● **WHAT IS NEEDED**:
Give back exactly the lines of the entries below from the line with "<source format=gbs>" to the line with "G04 Created by", inclusive, and only those.
────────────────
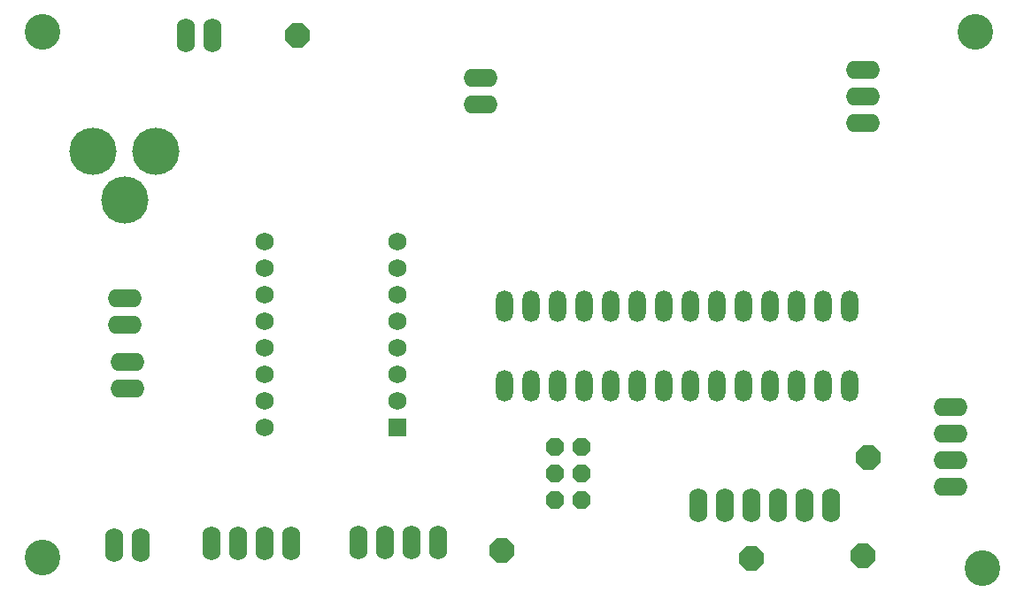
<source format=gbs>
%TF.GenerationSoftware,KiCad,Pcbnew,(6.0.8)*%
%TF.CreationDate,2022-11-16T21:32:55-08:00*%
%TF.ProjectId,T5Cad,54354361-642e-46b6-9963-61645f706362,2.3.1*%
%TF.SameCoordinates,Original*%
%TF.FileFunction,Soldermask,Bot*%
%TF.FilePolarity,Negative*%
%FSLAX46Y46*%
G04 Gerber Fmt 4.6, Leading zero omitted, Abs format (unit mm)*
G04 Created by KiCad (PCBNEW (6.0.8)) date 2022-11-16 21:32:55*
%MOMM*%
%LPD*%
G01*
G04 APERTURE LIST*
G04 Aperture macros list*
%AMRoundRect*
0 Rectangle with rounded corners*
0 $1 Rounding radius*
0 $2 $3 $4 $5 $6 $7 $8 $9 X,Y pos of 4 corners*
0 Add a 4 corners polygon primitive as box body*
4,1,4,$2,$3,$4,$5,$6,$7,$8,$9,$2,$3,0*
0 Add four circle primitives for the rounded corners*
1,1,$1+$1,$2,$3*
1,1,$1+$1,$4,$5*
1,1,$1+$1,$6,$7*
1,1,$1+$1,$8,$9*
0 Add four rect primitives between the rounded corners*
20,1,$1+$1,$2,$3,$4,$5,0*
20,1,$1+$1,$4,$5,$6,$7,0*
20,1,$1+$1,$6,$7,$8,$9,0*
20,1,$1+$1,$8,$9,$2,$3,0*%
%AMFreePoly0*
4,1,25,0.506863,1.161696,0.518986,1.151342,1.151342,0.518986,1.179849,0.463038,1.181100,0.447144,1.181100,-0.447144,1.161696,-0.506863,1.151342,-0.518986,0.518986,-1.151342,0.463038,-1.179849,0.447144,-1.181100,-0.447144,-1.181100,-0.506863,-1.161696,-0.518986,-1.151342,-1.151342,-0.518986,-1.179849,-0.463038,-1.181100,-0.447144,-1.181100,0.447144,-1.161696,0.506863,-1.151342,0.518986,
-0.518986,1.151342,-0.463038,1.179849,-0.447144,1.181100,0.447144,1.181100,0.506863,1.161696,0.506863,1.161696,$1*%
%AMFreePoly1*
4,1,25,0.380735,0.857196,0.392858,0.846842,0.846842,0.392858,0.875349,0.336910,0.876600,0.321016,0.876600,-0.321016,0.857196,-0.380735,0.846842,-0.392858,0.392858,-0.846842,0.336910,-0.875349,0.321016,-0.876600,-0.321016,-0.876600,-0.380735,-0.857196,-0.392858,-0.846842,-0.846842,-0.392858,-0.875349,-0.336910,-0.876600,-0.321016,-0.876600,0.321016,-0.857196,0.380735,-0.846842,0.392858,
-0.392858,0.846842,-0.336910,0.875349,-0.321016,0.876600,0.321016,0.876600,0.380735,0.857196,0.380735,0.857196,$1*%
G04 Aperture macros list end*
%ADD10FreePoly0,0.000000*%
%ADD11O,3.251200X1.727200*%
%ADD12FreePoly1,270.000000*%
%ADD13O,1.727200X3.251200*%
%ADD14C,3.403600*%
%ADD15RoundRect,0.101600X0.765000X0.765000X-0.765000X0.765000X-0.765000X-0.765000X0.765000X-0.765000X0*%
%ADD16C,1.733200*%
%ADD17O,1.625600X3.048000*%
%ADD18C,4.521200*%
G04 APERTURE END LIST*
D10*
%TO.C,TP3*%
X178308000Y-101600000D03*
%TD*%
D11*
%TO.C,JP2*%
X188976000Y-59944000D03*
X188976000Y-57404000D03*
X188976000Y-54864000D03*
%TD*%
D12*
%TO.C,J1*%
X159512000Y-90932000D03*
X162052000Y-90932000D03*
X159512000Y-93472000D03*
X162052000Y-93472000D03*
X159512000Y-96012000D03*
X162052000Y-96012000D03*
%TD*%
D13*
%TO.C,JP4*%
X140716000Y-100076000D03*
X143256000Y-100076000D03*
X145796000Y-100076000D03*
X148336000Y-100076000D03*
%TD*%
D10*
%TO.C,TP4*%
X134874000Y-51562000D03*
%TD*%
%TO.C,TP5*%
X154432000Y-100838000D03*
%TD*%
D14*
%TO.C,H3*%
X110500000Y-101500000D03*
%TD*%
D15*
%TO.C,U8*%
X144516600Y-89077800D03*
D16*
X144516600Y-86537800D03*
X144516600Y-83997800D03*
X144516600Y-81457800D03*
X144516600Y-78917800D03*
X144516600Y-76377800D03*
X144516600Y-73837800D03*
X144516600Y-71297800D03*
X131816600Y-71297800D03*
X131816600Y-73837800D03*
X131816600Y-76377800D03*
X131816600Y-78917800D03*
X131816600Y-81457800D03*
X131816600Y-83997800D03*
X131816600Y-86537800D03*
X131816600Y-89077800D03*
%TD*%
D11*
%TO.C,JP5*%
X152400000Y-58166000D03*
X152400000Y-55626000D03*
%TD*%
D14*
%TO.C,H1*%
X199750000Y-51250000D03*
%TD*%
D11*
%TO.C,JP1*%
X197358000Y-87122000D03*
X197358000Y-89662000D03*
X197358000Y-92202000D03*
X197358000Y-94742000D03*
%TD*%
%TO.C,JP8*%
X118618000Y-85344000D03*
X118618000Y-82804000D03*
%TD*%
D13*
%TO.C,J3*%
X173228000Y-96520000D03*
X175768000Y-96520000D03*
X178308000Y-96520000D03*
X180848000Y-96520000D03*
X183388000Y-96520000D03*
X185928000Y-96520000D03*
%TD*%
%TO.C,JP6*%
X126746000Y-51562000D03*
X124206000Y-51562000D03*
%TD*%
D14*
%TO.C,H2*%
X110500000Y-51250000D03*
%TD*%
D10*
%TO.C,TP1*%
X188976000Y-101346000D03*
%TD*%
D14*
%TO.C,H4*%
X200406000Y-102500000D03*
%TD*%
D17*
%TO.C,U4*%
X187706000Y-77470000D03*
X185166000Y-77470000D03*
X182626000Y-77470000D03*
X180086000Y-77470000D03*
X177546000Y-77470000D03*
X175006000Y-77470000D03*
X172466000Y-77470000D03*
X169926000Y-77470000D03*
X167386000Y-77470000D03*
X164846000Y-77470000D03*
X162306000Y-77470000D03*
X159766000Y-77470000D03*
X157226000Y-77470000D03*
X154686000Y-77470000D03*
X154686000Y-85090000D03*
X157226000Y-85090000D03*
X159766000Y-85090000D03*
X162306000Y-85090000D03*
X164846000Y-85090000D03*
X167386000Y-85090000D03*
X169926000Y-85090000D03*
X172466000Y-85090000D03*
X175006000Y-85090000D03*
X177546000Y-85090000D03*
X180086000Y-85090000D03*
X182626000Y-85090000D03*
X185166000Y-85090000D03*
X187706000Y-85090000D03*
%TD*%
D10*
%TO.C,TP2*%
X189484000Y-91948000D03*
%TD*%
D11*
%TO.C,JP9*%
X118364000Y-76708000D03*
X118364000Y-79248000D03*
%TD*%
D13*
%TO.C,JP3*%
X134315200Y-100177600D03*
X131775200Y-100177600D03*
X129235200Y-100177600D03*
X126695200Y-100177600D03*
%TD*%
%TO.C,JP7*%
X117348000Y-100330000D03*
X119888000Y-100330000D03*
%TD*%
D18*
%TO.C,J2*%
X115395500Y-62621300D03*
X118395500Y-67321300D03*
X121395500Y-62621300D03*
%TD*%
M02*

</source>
────────────────
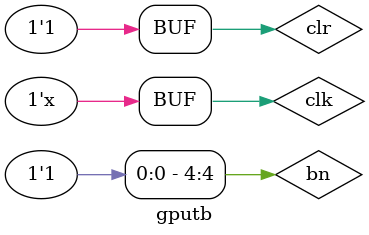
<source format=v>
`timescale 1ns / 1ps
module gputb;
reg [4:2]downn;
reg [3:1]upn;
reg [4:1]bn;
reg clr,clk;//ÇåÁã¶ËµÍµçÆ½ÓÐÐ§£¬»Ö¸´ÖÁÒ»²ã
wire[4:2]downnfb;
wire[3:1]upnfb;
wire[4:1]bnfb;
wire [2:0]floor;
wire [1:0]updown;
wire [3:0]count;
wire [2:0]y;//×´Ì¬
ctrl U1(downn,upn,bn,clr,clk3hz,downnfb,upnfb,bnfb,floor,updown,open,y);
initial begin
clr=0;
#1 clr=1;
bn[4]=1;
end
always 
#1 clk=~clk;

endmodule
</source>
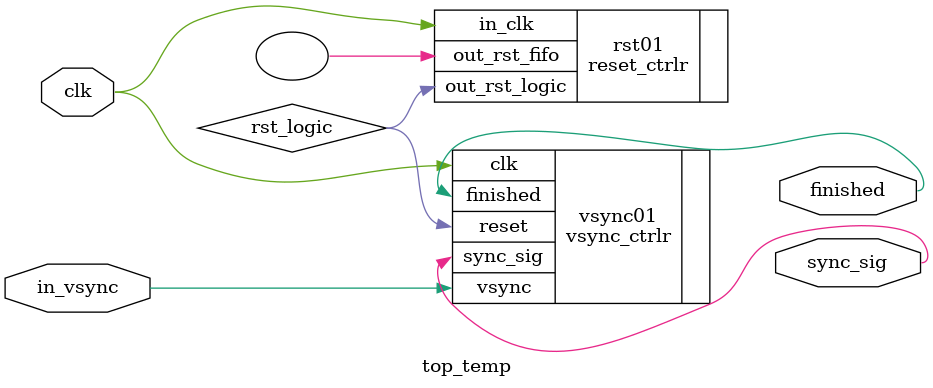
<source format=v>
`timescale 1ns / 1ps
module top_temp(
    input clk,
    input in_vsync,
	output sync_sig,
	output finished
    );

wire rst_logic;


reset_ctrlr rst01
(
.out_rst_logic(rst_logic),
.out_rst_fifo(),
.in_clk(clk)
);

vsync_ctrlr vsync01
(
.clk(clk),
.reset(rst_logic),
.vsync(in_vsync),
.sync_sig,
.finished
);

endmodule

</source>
────────────────
● **EXPECTED ANSWER**:
<source format=gbs>
%TF.GenerationSoftware,KiCad,Pcbnew,(6.0.8)*%
%TF.CreationDate,2022-11-16T21:32:55-08:00*%
%TF.ProjectId,T5Cad,54354361-642e-46b6-9963-61645f706362,2.3.1*%
%TF.SameCoordinates,Original*%
%TF.FileFunction,Soldermask,Bot*%
%TF.FilePolarity,Negative*%
%FSLAX46Y46*%
G04 Gerber Fmt 4.6, Leading zero omitted, Abs format (unit mm)*
G04 Created by KiCad (PCBNEW (6.0.8)) date 2022-11-16 21:32:55*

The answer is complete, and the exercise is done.